The problem:
Output each line of the data below exactly, omitting any image.

=-=-=-=-=

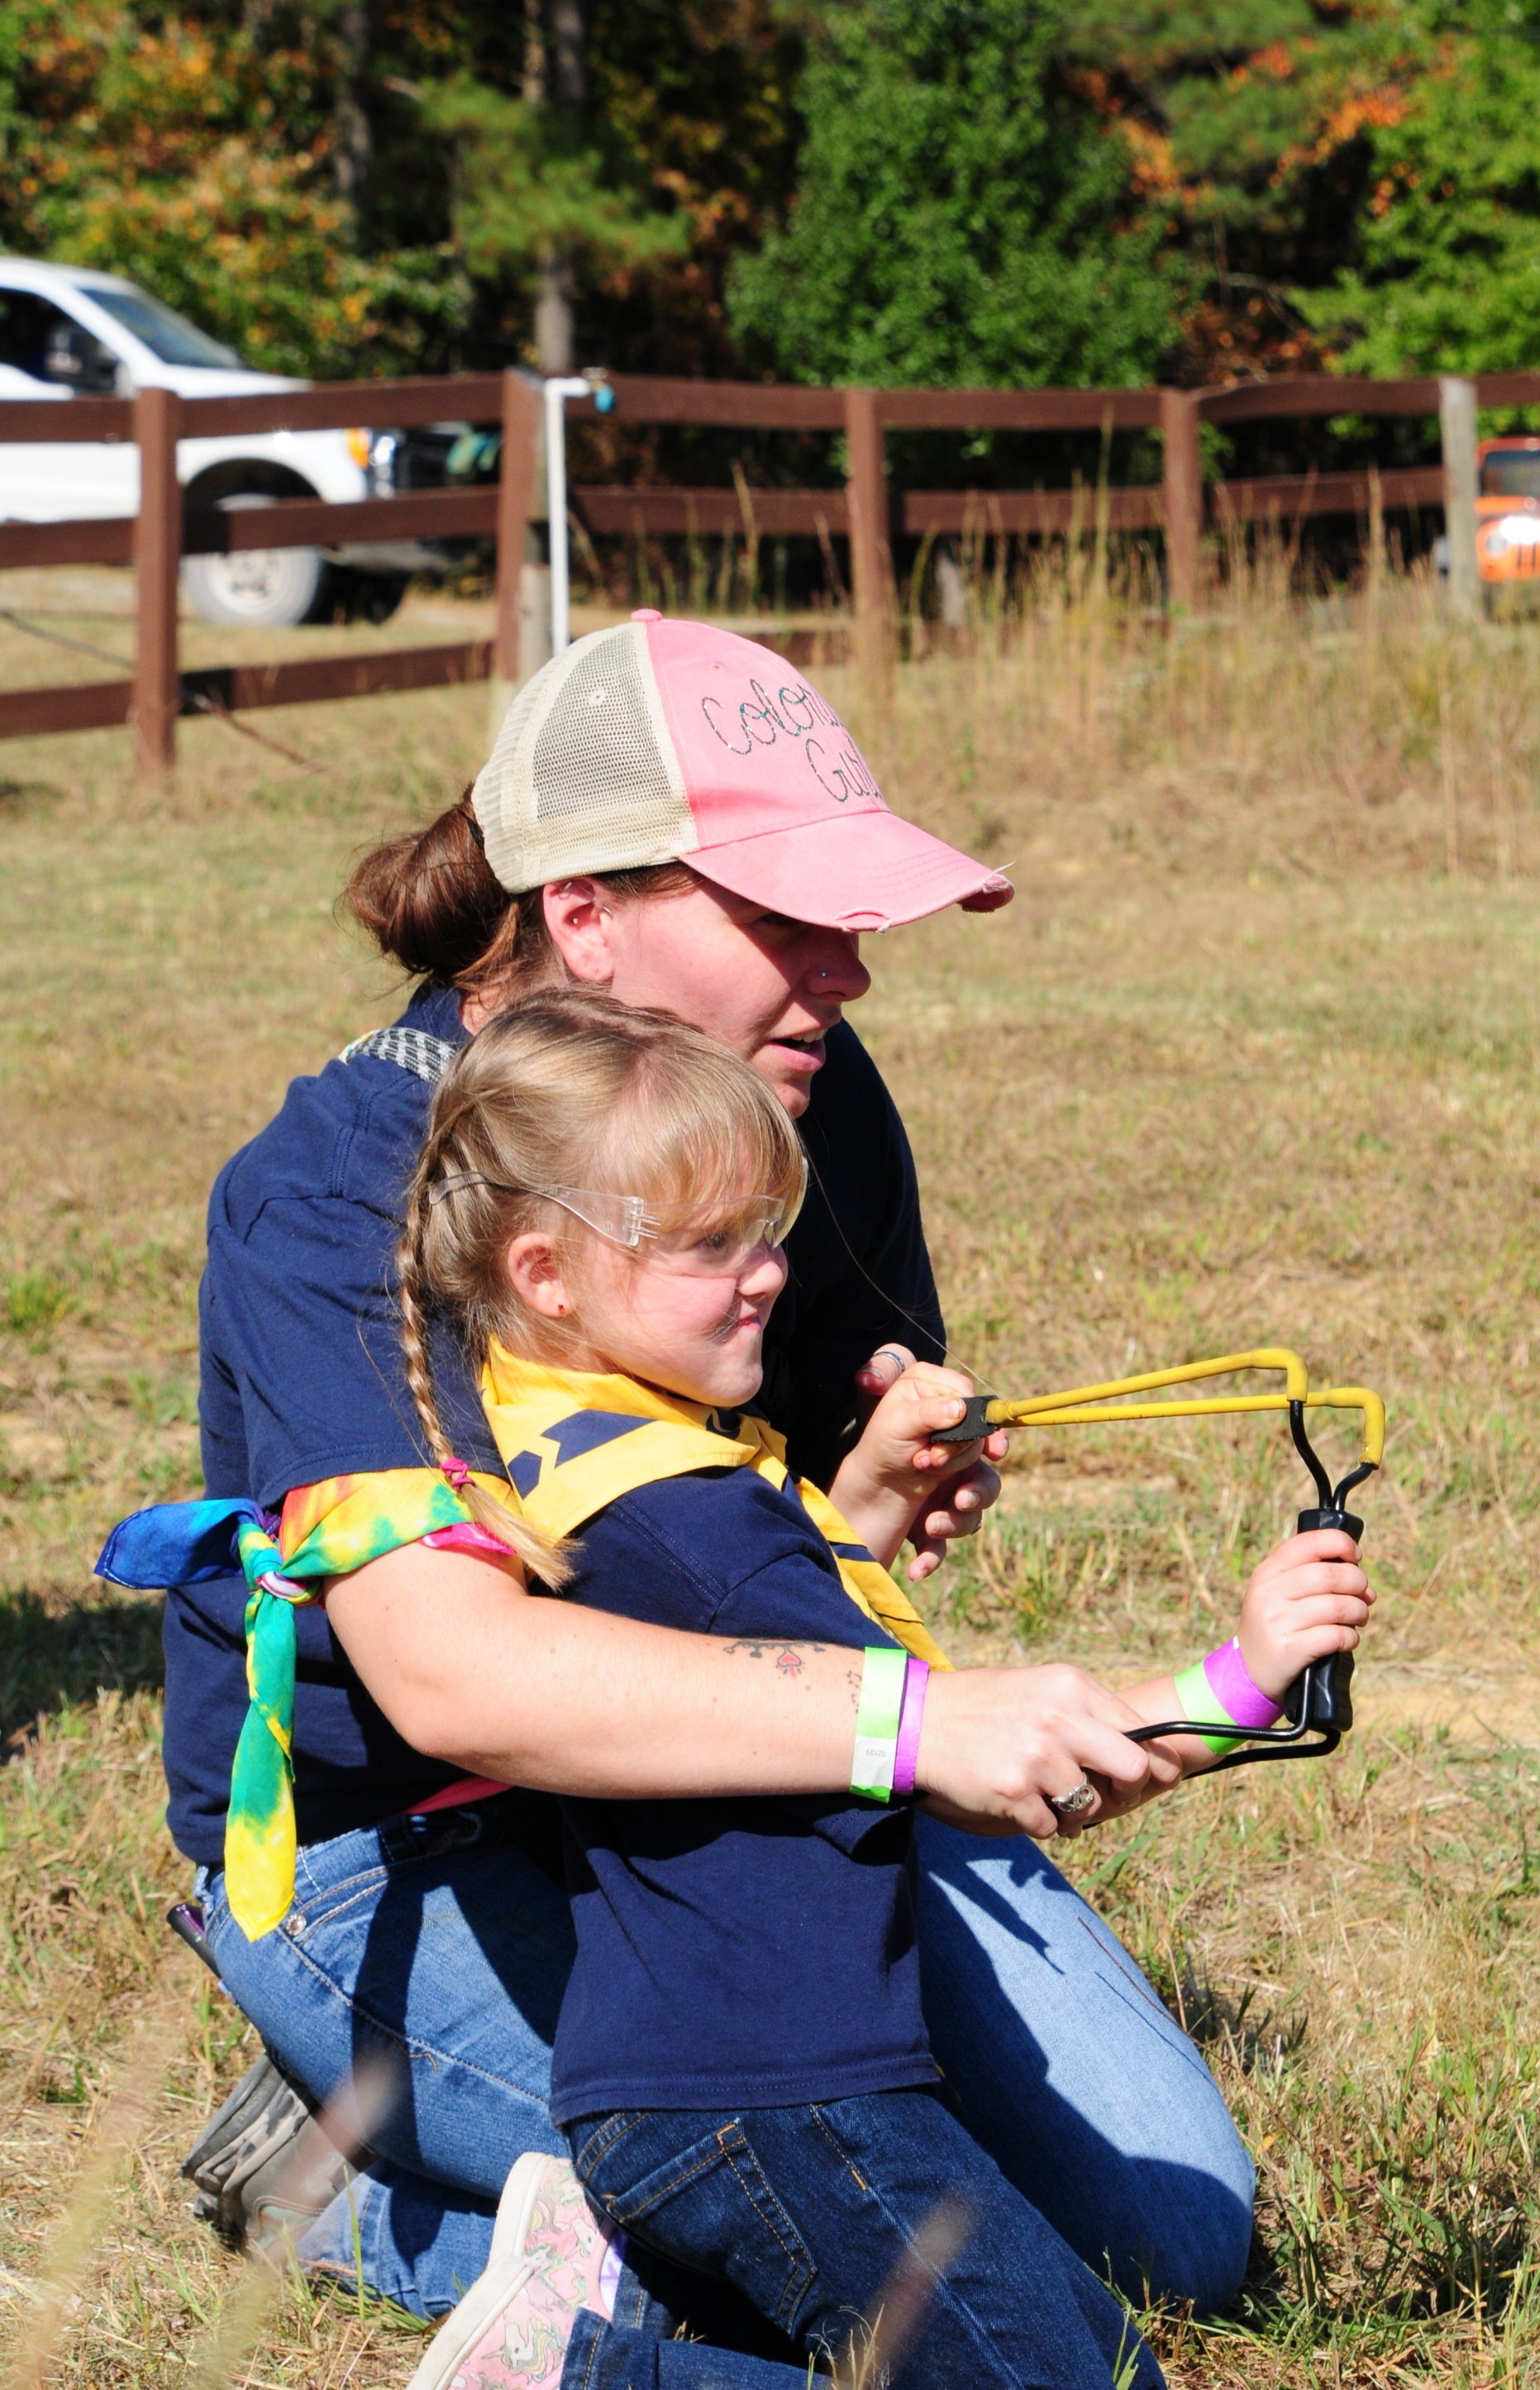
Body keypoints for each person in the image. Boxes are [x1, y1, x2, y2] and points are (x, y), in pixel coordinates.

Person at [120, 615, 1367, 2349]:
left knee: (1175, 2233)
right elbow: (455, 1674)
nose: (848, 974)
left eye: (853, 921)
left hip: (735, 1809)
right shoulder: (340, 1190)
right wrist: (917, 1724)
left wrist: (862, 1498)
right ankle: (329, 2180)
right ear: (584, 914)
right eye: (789, 919)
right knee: (788, 2227)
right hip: (404, 1843)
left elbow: (739, 1552)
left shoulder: (806, 1097)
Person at [382, 990, 1373, 2389]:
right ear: (545, 1272)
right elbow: (1022, 1779)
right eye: (710, 1243)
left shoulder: (580, 1453)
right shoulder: (711, 1528)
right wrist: (1250, 1674)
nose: (768, 1274)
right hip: (793, 2104)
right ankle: (576, 2374)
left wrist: (860, 1507)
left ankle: (610, 2310)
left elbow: (751, 1634)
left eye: (769, 1230)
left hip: (680, 2092)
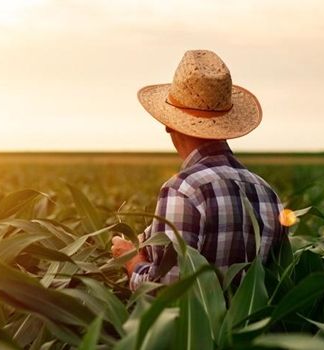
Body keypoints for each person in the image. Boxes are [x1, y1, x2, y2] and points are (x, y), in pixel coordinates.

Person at [112, 50, 286, 290]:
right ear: (227, 126)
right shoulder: (268, 193)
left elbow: (164, 292)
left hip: (193, 329)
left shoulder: (183, 189)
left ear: (168, 125)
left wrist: (132, 259)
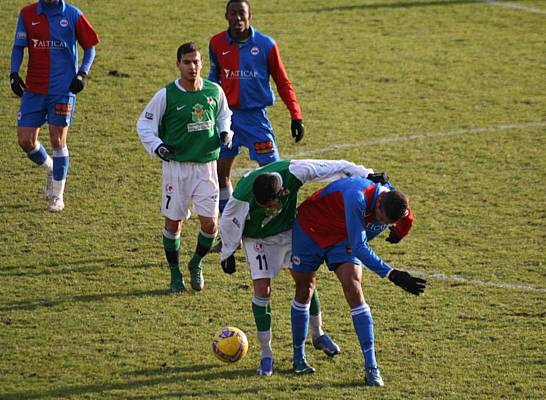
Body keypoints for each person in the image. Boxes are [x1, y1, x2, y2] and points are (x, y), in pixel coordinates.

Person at [219, 159, 389, 377]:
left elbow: (331, 166)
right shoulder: (242, 196)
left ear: (280, 191)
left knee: (306, 281)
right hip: (257, 238)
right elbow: (227, 221)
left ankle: (318, 334)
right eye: (266, 207)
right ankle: (266, 353)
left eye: (271, 204)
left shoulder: (295, 171)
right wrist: (228, 252)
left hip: (289, 231)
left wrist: (365, 174)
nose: (271, 208)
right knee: (262, 289)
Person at [289, 176, 427, 385]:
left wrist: (400, 232)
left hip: (343, 237)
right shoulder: (356, 197)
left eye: (387, 223)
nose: (381, 224)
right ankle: (298, 357)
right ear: (379, 203)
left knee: (354, 289)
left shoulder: (397, 205)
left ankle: (372, 368)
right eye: (382, 219)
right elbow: (360, 246)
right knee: (304, 289)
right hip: (311, 231)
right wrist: (392, 274)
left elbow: (406, 219)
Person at [136, 42, 234, 293]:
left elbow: (224, 115)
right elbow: (144, 125)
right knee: (173, 224)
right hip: (177, 169)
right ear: (178, 64)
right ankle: (175, 273)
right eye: (187, 62)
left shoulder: (214, 91)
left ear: (203, 63)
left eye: (196, 62)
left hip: (206, 167)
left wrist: (225, 131)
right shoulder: (166, 95)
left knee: (211, 225)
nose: (192, 67)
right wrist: (157, 146)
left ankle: (196, 263)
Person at [208, 0, 305, 215]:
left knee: (274, 175)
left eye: (241, 13)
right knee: (219, 173)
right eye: (233, 13)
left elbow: (282, 81)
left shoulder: (266, 45)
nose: (237, 18)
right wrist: (208, 109)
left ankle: (280, 223)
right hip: (227, 120)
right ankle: (230, 228)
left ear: (250, 15)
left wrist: (295, 115)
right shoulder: (216, 43)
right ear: (226, 16)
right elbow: (214, 80)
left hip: (256, 121)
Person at [10, 0, 99, 212]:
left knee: (57, 140)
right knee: (25, 140)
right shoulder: (27, 14)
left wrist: (82, 73)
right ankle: (51, 167)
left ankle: (57, 197)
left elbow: (90, 47)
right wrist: (14, 73)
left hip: (62, 89)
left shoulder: (73, 14)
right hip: (34, 89)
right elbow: (18, 47)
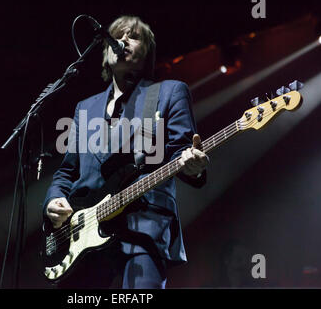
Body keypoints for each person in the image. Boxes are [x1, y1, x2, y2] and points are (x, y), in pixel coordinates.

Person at [42, 15, 209, 289]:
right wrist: (54, 200)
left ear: (147, 53)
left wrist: (193, 164)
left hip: (143, 226)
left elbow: (183, 152)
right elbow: (66, 171)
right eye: (117, 35)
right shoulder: (85, 108)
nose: (123, 40)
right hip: (83, 235)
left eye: (134, 36)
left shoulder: (168, 93)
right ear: (105, 50)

=-=-=-=-=

Solved problem:
Body keypoints for each person in the image. Boxes are [x1, y1, x2, y2] and points are (x, y), in pixel coordinates.

Person at [120, 615, 1367, 2349]:
left knee: (1175, 2233)
right elbow: (455, 1674)
nose: (848, 974)
left eye: (853, 921)
left hip: (735, 1809)
right shoulder: (340, 1190)
right wrist: (917, 1724)
left wrist: (862, 1498)
right ankle: (329, 2180)
right ear: (584, 914)
right eye: (789, 919)
right knee: (788, 2227)
right hip: (404, 1843)
left elbow: (739, 1552)
left shoulder: (806, 1097)
Person at [382, 990, 1373, 2389]:
right ear: (545, 1272)
right elbow: (1022, 1779)
right eye: (710, 1243)
left shoulder: (580, 1453)
right shoulder: (711, 1528)
right wrist: (1250, 1674)
nose: (768, 1274)
right hip: (793, 2104)
right ankle: (576, 2374)
left wrist: (860, 1507)
left ankle: (610, 2310)
left elbow: (751, 1634)
left eye: (769, 1230)
left hip: (680, 2092)
Body keypoints for each person in the image. Boxes are [x1, y1, x2, y2] and points are (x, y), in pixel coordinates.

Person at [112, 50, 286, 290]:
right ear: (227, 126)
right shoulder: (268, 193)
left elbow: (164, 292)
left hip: (193, 329)
left shoulder: (183, 189)
left ear: (168, 125)
left wrist: (132, 259)
Body keypoints for each person in the image. Boxes are [x1, y1, x2, y2] and points are (x, y), in pixel coordinates.

Person at [219, 159, 389, 377]:
left elbow: (331, 166)
right shoulder: (242, 196)
left ear: (280, 191)
left knee: (306, 281)
right hip: (257, 238)
right elbow: (227, 221)
left ankle: (318, 334)
right eye: (266, 207)
right ankle: (266, 353)
left eye: (271, 204)
left shoulder: (295, 171)
right wrist: (228, 252)
left hip: (289, 231)
left wrist: (365, 174)
nose: (271, 208)
right knee: (262, 289)
Person at [289, 176, 427, 385]:
left wrist: (400, 232)
left hip: (343, 237)
right shoulder: (356, 197)
left eye: (387, 223)
nose: (381, 224)
right ankle: (298, 357)
right ear: (379, 203)
left knee: (354, 289)
left shoulder: (397, 205)
left ankle: (372, 368)
right eye: (382, 219)
right elbow: (360, 246)
right knee: (304, 289)
right hip: (311, 231)
right wrist: (392, 274)
left elbow: (406, 219)
Person at [136, 42, 234, 293]:
left elbow: (224, 115)
right elbow: (144, 125)
right knee: (173, 224)
right hip: (177, 169)
right ear: (178, 64)
right ankle: (175, 273)
right eye: (187, 62)
left shoulder: (214, 91)
left ear: (203, 63)
left eye: (196, 62)
left hip: (206, 167)
left wrist: (225, 131)
right shoulder: (166, 95)
left knee: (211, 225)
nose: (192, 67)
right wrist: (157, 146)
left ankle: (196, 263)
Person at [208, 0, 305, 215]:
left knee: (274, 175)
left eye: (241, 13)
right knee: (219, 173)
right eye: (233, 13)
left elbow: (282, 81)
left shoulder: (266, 45)
nose: (237, 18)
right wrist: (208, 109)
left ankle: (280, 223)
right hip: (227, 120)
right ankle: (230, 228)
left ear: (250, 15)
left wrist: (295, 115)
right shoulder: (216, 43)
right ear: (226, 16)
right elbow: (214, 80)
left hip: (256, 121)
Person at [10, 0, 99, 212]:
left knee: (57, 140)
right knee: (25, 140)
right shoulder: (27, 14)
left wrist: (82, 73)
right ankle: (51, 167)
left ankle: (57, 197)
left elbow: (90, 47)
right wrist: (14, 73)
left hip: (62, 89)
left shoulder: (73, 14)
right hip: (34, 89)
right elbow: (18, 47)
Body keypoints for each person in the image. Boxes are [x1, y1, x2, y2] and points are (x, y), in pixel coordinates.

Person at [42, 15, 209, 289]:
right wrist: (54, 200)
left ear: (147, 53)
left wrist: (193, 164)
left hip: (143, 226)
left elbow: (183, 152)
right elbow: (66, 171)
right eye: (117, 35)
right shoulder: (85, 108)
nose: (123, 40)
right hip: (83, 235)
left eye: (134, 36)
left shoulder: (168, 93)
right ear: (105, 50)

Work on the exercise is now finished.